Tenir n’a pas toujours l’air héroïque parce que la vie, elle non plus, n’a pas toujours l’air d’un récit bien cadré. Il y a des jours sans panache. Des jours mous. Des jours fragiles. Des jours où l’on avance de travers. Des jours où l’on ne sait même pas si l’on est courageuse ou simplement trop habituée à continuer. Mais au fond, la distinction compte peu. Ce qui compte, c’est qu’on continue. Pas même de manière très convaincante, parfois.
Mais on continue.
Et il me semble qu’il y a là une vérité qu’on oublie souvent : la force n’est pas toujours dans le geste éclatant. Elle est parfois dans l’obstination basse. Dans la répétition. Dans la persistance presque muette. Dans cette manière qu’a un être humain de poursuivre malgré son manque d’élan, malgré ses doutes, malgré cette petite usure intérieure que personne ne remarque vraiment.

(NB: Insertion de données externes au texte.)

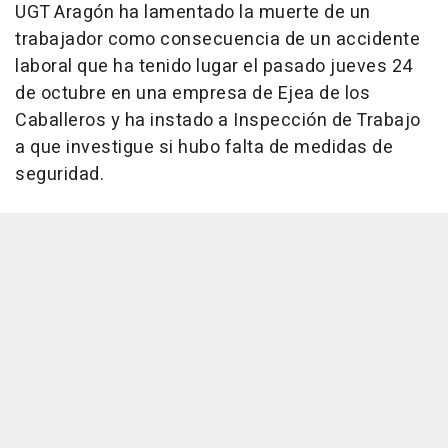
UGT Aragón ha lamentado la muerte de un
trabajador como consecuencia de un accidente
laboral que ha tenido lugar el pasado jueves 24
de octubre en una empresa de Ejea de los
Caballeros y ha instado a Inspección de Trabajo
a que investigue si hubo falta de medidas de
seguridad.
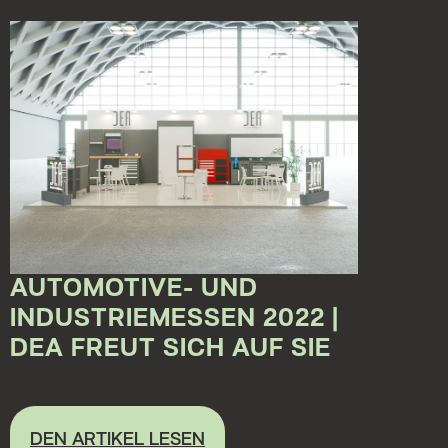
AUTOMOTIVE- UND
INDUSTRIEMESSEN 2022 |
DEA FREUT SICH AUF SIE
15.04.2022 00:00:00
DEN ARTIKEL LESEN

Au fond, tenir n’est pas toujours une affaire de grandeur. C’est souvent une affaire de fidélité. À une tâche, à une promesse, à quelques gestes simples, ou à soi, même en version fatiguée.
Et je trouve ça beaucoup plus touchant que toutes les images trop « propres » du courage parce que c’est là que se cache la vraie vie. Pas dans les grands tableaux.
Dans ces formes modestes d’endurance qui n’impressionnent pas grand monde, mais qui, silencieusement, permettent de continuer à habiter le monde un jour de plus. Tenir n’a pas toujours l’air héroïque. Parfois, ça a juste l’air d’une journée quelconque.
Et pourtant, pour celle ou celui qui la traverse, c’est peut-être déjà une petite victoire sans témoin.